Asikoesoemo, a prominent Indonesian property developer, has been picking out his artifacts for over half a century, and the result is a mixed bag of Indonesian and international masterpieces. The collection highlights just how globalization has changed the face of contemporary art—in particular by exposing emerging markets to the opportunities and challenges of establishing their own legacies in artistic languages traditionally dominated by western traditions.
In addition, the museum directors have highlighted the fact that Macan will fuel sustainability in the Indonesian art industry, with the launching of education programs and provision of funding earmarked for human resources and community outreach development.
King Abdulaziz Center for World Culture (Saudi Arabia)
Though not yet open, the King Abdulaziz Center for World Culture, locally known as Ithra, cannot go unmentioned here, owing to the sheer scope of its aesthetic and pedagogical ambitions. Funded by Saudi Aramco, the mammoth culture hub situated in the city of Dhahran will contain an auditorium, cinema, library, exhibition hall, museum and archive.
Four main art galleries are to focus on contemporary Saudi Arabian and Middle Eastern Art, as well as Islamic design and heritage. The “Knowledge Tower” will house a library of some 200,000 books, and host an average of 2,000 conferences per year.
The archive will chart Aramco’s historic commitment to socio-cultural development in the country.
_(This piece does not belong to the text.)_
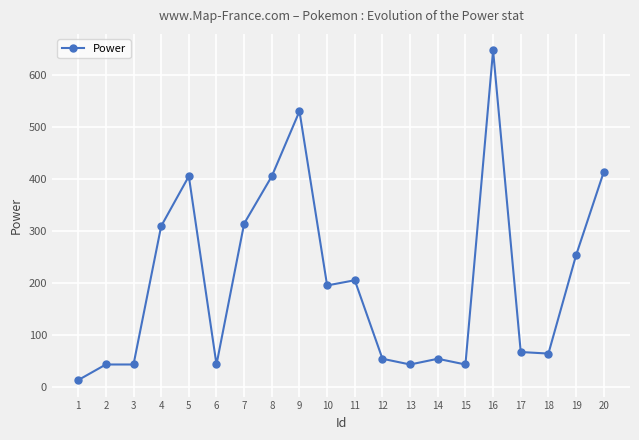

Does the chart display data point markers on the line(s)?

Yes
After the Crown Prince’s recent purchase of Leonardo’s Salvator Mundi, in the most expensive art auction in history, the world needs no further assurance of Saudi Arabia’s dedication to the world of art.
However, if you were looking for more, this would be it: even before its completion — apparently Ithra is now in a “soft opening phase” and will be open to the public by mid-2018 — the facility is being described as a cultural powerhouse, and is a perfectly timed flourish in Saudi’s symphony of softening state control.
With this century bringing in radical reorganizations of the global trade map, it is only logical that we are seeing complementary shifts in centers of soft power.
These four museums could well be seen as a testament to this, and are encouraging commentators to ponder what we might miss if we continue to buy into exclusively hegemonic, “western” exhibitions of human creativity.
On a less cynical note, new and alternative cultural centers point us back to one of art’s underlying principles: the universal nature of experience.